━━━━━ TEXT BLOCK ━━━━━
You are likely aware that a US macroeconomic recession we had originally forecasted for mid-decade will now come earlier and characterize late-2023 and 2024, resulting from the dampening effect of the Federal Reserve’s frequent and unusually weighty interest rate hikes over the past year. The upside of the recession’s earlier arrival is the longer period on the other side of it – 2025 and the ensuing years – to fortify and prepare your business before the Great Depression of the 2030s arrives.
However, the forecasted length and severity of the 2024 recession is subject to certain variables tied to US monetary policy. These include:
1. An end to the current spate of rate hikes by the Federal Reserve
Today, growth is slowing for US Industrial Production, but growth is, for now, still occurring. We expect the deceleration will transition to actual decline in the annual trend (the 12-month moving average) as we enter the fourth quarter of this year. To mitigate the risk of that decline pushing beyond 2024 or coming in more severe than the relatively mild trend we are forecasting, the Federal Reserve will need to relax its aggressive monetary policy before we move past mid-2023 – i.e., before the industrial decline actually commences.
━━━━━
REQUIRED TASK 1 ▸ In the recession forecast, what measure is given for the annual trend?
REQUIRED TASK 2 ▸ Repeat the part of the recession forecast between "However, the forecasted" and "decline actually commences.", inclusive.
The data that comes next has nothing to do with the recession forecast.
━━━━━ PROVIDED DATA ━━━━━
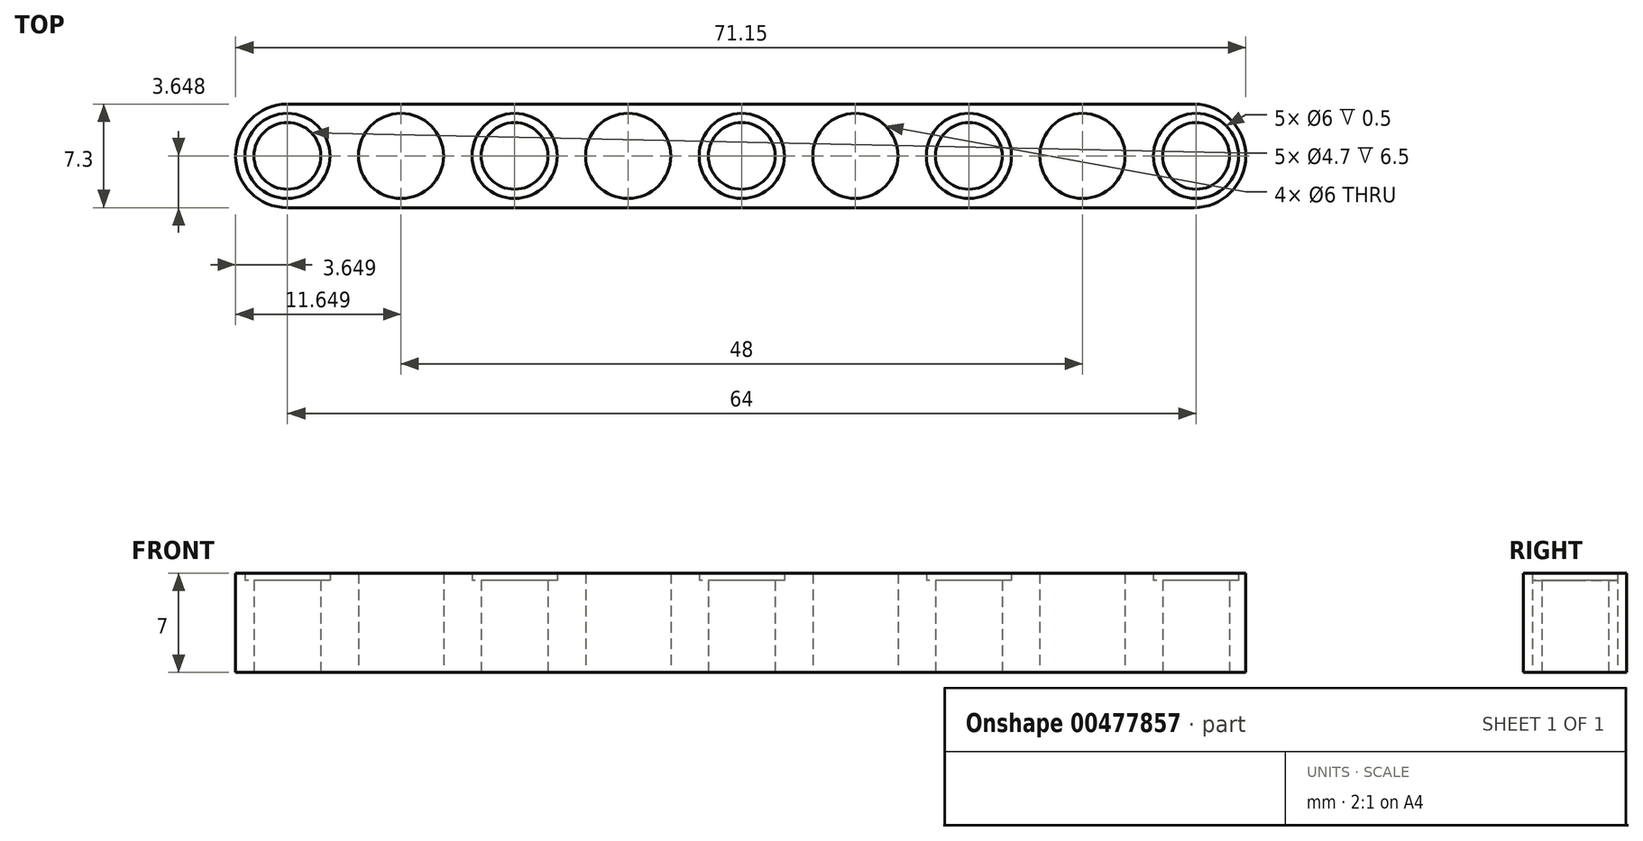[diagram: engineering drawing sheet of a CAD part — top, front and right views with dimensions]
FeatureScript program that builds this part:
━━━━━
OUTPUT 1 ▸ The 12-month moving average.

OUTPUT 2 ▸
However, the forecasted length and severity of the 2024 recession is subject to certain variables tied to US monetary policy. These include:
1. An end to the current spate of rate hikes by the Federal Reserve
Today, growth is slowing for US Industrial Production, but growth is, for now, still occurring. We expect the deceleration will transition to actual decline in the annual trend (the 12-month moving average) as we enter the fourth quarter of this year. To mitigate the risk of that decline pushing beyond 2024 or coming in more severe than the relatively mild trend we are forecasting, the Federal Reserve will need to relax its aggressive monetary policy before we move past mid-2023 – i.e., before the industrial decline actually commences.